É uma conquista relevante da vigilância e da imunização animal, mas não equivale à eliminação da raiva. O vírus continua circulando em animais silvestres e pode chegar a pessoas ou a animais domésticos por outras cadeias de transmissão.
O que mudou no perfil brasileiro
Segundo o balanço do Ministério, 37 casos de raiva humana foram confirmados entre 2016 e 2026. Todos estavam associados a variantes silvestres. Morcegos apareceram em 22 ocorrências; as demais envolveram primatas, raposas e animais domésticos ou de criação infectados por variantes originadas na fauna silvestre.
Esse deslocamento do risco ajuda a explicar a estratégia adotada na fronteira. Pessoas e animais cruzam os territórios, enquanto o vírus não respeita limites administrativos. A campanha combinou doses para cães e gatos com equipamentos para conservar as vacinas e manejar os animais com segurança. A lógica é de saúde única: vigilância humana, animal e ambiental funcionando em conjunto.
A Organização Mundial da Saúde considera a vacinação em massa de cães a estratégia de melhor custo-benefício para interromper a raiva transmitida por esses animais. Nas Américas, onde essa via foi amplamente controlada, morcegos hematófagos se tornaram a principal origem dos casos humanos.

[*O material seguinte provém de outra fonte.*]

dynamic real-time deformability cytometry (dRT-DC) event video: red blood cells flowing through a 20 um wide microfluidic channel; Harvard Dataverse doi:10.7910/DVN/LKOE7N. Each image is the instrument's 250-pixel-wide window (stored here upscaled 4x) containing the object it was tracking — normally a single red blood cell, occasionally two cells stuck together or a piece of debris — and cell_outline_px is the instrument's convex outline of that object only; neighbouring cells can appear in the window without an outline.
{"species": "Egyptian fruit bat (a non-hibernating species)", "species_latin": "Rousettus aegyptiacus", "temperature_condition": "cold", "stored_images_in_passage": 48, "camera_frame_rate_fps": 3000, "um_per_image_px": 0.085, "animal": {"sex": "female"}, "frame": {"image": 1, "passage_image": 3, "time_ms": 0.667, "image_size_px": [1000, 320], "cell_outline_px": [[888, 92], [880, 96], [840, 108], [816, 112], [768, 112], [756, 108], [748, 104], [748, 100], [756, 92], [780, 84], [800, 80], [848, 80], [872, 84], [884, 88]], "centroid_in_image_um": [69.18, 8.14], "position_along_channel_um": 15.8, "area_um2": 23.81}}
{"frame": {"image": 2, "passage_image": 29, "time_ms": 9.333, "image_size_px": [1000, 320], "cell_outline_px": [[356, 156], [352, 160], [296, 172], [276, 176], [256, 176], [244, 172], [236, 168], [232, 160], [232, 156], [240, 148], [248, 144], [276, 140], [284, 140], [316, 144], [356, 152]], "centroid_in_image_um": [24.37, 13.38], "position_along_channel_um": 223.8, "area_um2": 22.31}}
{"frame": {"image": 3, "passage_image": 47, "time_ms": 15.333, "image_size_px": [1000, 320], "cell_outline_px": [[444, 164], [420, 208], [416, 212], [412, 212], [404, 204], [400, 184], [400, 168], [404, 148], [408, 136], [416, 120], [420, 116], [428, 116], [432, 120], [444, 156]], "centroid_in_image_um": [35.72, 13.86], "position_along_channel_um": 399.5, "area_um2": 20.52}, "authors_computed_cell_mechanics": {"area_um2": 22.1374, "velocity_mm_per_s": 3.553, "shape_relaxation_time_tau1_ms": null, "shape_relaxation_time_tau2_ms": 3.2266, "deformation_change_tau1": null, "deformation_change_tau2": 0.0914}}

Por que a prevenção continua urgente
A raiva é evitável quando a exposição é avaliada a tempo, mas se torna praticamente sempre fatal depois do aparecimento dos sintomas clínicos. Por isso, o Ministério orienta procurar imediatamente um serviço de saúde após mordida, arranhão ou contato de risco com a saliva de mamíferos, mesmo quando o ferimento parece pequeno. A equipe avalia a situação e define se há indicação de vacina e de soro ou imunoglobulina.
Também é importante não tocar em morcegos ou outros animais silvestres encontrados mortos ou com comportamento incomum. A vacinação de cães e gatos continua necessária porque protege os animais e reduz a possibilidade de o vírus alcançar pessoas.
O que o marco não demonstra
Dez anos sem transmissão pelas variantes caninas não significam risco zero, nem autorizam reduzir a vigilância. O número também não mede exposições evitadas, cobertura vacinal uniforme ou eventuais diferenças regionais. Ele descreve a origem viral dos casos humanos confirmados.
O resultado mostra que uma rota de transmissão pode ser controlada de forma sustentada. Os 37 casos ligados a variantes silvestres, porém, deixam claro por que o trabalho precisa continuar.